Dans l’océan, les requins priment sur l’homme, qui doit limiter ses terrains de jeux à des zones protégées, équipées de dispositifs de sécurité. Dans les campagnes, les animaux d’élevage doivent bénéficier de protections les mettant à l’abri des prédateurs qui ont le droit de vivre et de jouer leur rôle dans la chaîne alimentaire. Vous lirez, dans une certaine presse régionale débile, acquise au lobby chasse contre nature, que prolifèrent les sangliers, les chevreuils et même les renards et que la biodiversité n’est nullement en danger. Nous atteignons ici le comble de l’imposture ou du crétinisme. Le sanglier de semi-élevage du chasseur français ne résume pas la biodiversité.

Il n’y a que quelques décennies, les automobilistes constataient que leurs pare-brise s’obscurcissaient, en été, par la masse d’insectes volants qui s’y écrasaient. Les choses changent vite. Les campagnes se vident d’insectes et avec eux se font rares amphibiens, reptiles, oiseaux insectivores. Les poisons agricoles et les infrastructures de béton expliquent cet anéantissement. Les lobbies de la chasse, de l’agrochimie et leurs petits copistes insinuent la peur des animaux à des hommes hors-sol, prisonniers d’un urbanisme biocide, hommes auxquels on fait croire que le sanglier est un fauve redoutable, que les renards attaquent les passants, que les pigeons propagent des maladies, que la nature grouille de vipères et de vermines inquiétantes. Or la seule peur qui vaille ici est celle de ces phobies entretenues par ceux qui ont intérêt à ce que l’homme n’aime pas la nature et ne voient dans l’animal, non pas un compagnon de vie, mais un ennemi à contenir. Le mécanisme psychique du spécisme rejoint celui du racisme : peur de l’inconnu et rejet de ce qui fait peur.

Ce n’est point une vue de l’esprit que de constater que l’animal le plus violent, le plus dangereux, le plus grand prédateur d’humains, le plus sadique en ce qu’il fait de la souffrance d’autrui une jouissance est l’homme, et qu’il y a moins de sécurité dans les zones urbaines que dans la forêt. L’homme a sa place sur Terre, mais il ne saurait occuper toute la place. D’autres formes de vie partagent l’espace disponible et notre maîtrise n’a de sens que de permettre, non d’éliminer, de torturer, de massacrer, mais de concilier les impératifs de toutes les espèces.

Les manifestations « contre nature » révèlent la violence fondamentale de l’homme chasseur, guerrier, génocideur, l’homme qui obéit à ses pulsions et ne parvient pas à s’hominiser. Aucun fondement éthique ne justifiera jamais l’extinction d’une espèce, la maltraitance d’un être doté de sensibilité, le refus de la diversité.

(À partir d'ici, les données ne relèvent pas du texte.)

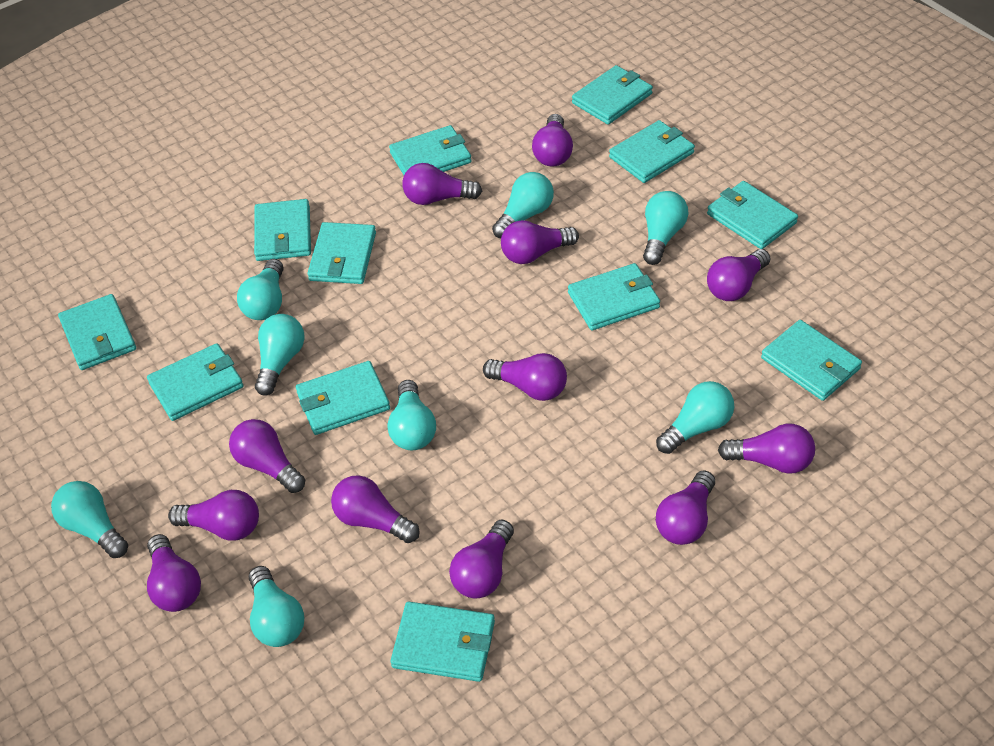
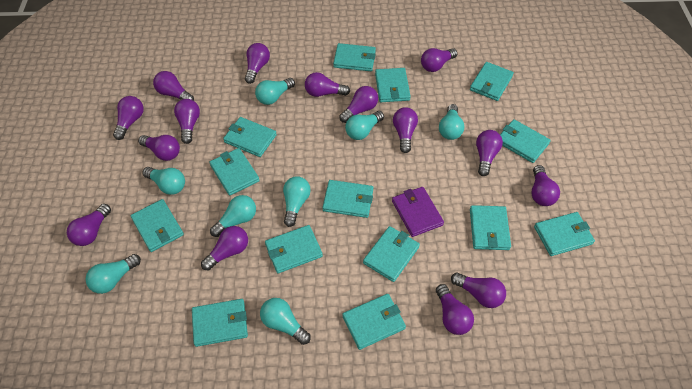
purple light bulb: [147,534,201,612] [168,490,259,541] [229,419,305,493] [331,475,420,543] [402,163,482,205] [449,520,514,599] [483,353,567,401] [501,220,579,264] [532,114,573,167] [656,470,715,545] [707,249,770,301] [718,424,815,474] = 12 -> [67,204,111,246] [113,96,144,140] [138,135,180,161] [153,71,194,101] [174,99,200,144] [201,226,248,271] [245,43,270,84] [305,72,350,97] [339,86,378,123] [393,107,418,153] [421,48,457,72] [436,284,474,335] [451,273,506,308] [476,130,503,176] [531,165,560,206] = 15
purple wallet: none = 0 -> [392,187,444,237] = 1
turquoise wallet: [58,294,136,370] [147,343,244,421] [254,199,311,261] [296,361,390,435] [307,222,376,284] [389,125,472,175] [390,601,495,682] [568,263,660,330] [572,65,653,125] [609,120,695,183] [707,181,798,249] [761,320,862,401] = 12 -> [131,199,184,252] [192,299,248,347] [210,148,260,196] [223,117,277,157] [265,225,323,273] [322,180,374,218] [333,43,376,71] [343,294,406,350] [363,226,420,282] [375,68,411,102] [470,62,514,101] [470,205,511,250] [500,119,551,163] [534,212,595,256] = 14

Le nombre des chasseurs s’amenuise, bien qu’un lobby sournois et sectaire perdure à manipuler les pantins de la politique. En ce pays, et partout ailleurs, le processus d’hominisation est en marche et il passe par l’apprentissage du respect de toute vie.

Pour nous, ce ne sera pas « l’homme d’abord », mais l’homme aussi !
Gérard Charollois
Président
Convention Vie et Nature
Mouvement d’écologie éthique et radicale pour le respect des êtres vivants et des équilibres naturels.